**THE PROBLEM:** Copy every line of the data in which the word "cadastre" occurs.

(Dataset entries)
*** Begin section ***

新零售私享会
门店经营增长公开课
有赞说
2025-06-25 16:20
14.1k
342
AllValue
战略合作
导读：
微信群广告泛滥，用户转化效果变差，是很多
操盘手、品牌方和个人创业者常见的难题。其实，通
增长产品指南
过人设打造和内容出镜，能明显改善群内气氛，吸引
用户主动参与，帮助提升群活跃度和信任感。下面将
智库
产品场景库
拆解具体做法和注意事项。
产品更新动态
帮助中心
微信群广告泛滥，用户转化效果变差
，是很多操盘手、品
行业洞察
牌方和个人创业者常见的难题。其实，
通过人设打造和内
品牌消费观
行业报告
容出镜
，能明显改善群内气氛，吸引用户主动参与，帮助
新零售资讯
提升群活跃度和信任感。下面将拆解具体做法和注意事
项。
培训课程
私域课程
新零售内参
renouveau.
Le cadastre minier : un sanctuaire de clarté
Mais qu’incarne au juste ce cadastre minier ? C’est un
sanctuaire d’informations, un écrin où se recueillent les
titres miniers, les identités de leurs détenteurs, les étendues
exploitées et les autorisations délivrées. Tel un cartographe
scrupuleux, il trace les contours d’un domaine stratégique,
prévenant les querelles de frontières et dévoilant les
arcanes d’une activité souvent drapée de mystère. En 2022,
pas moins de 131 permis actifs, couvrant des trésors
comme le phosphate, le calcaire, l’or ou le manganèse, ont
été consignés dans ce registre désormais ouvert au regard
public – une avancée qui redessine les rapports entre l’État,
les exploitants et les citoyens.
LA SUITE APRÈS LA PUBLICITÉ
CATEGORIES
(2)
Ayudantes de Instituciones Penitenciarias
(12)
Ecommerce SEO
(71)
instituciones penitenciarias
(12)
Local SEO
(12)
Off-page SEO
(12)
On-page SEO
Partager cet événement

*** End section ***

**ANSWER FOR THIS EXERCISE:**
Le cadastre minier : un sanctuaire de clarté
Mais qu’incarne au juste ce cadastre minier ? C’est un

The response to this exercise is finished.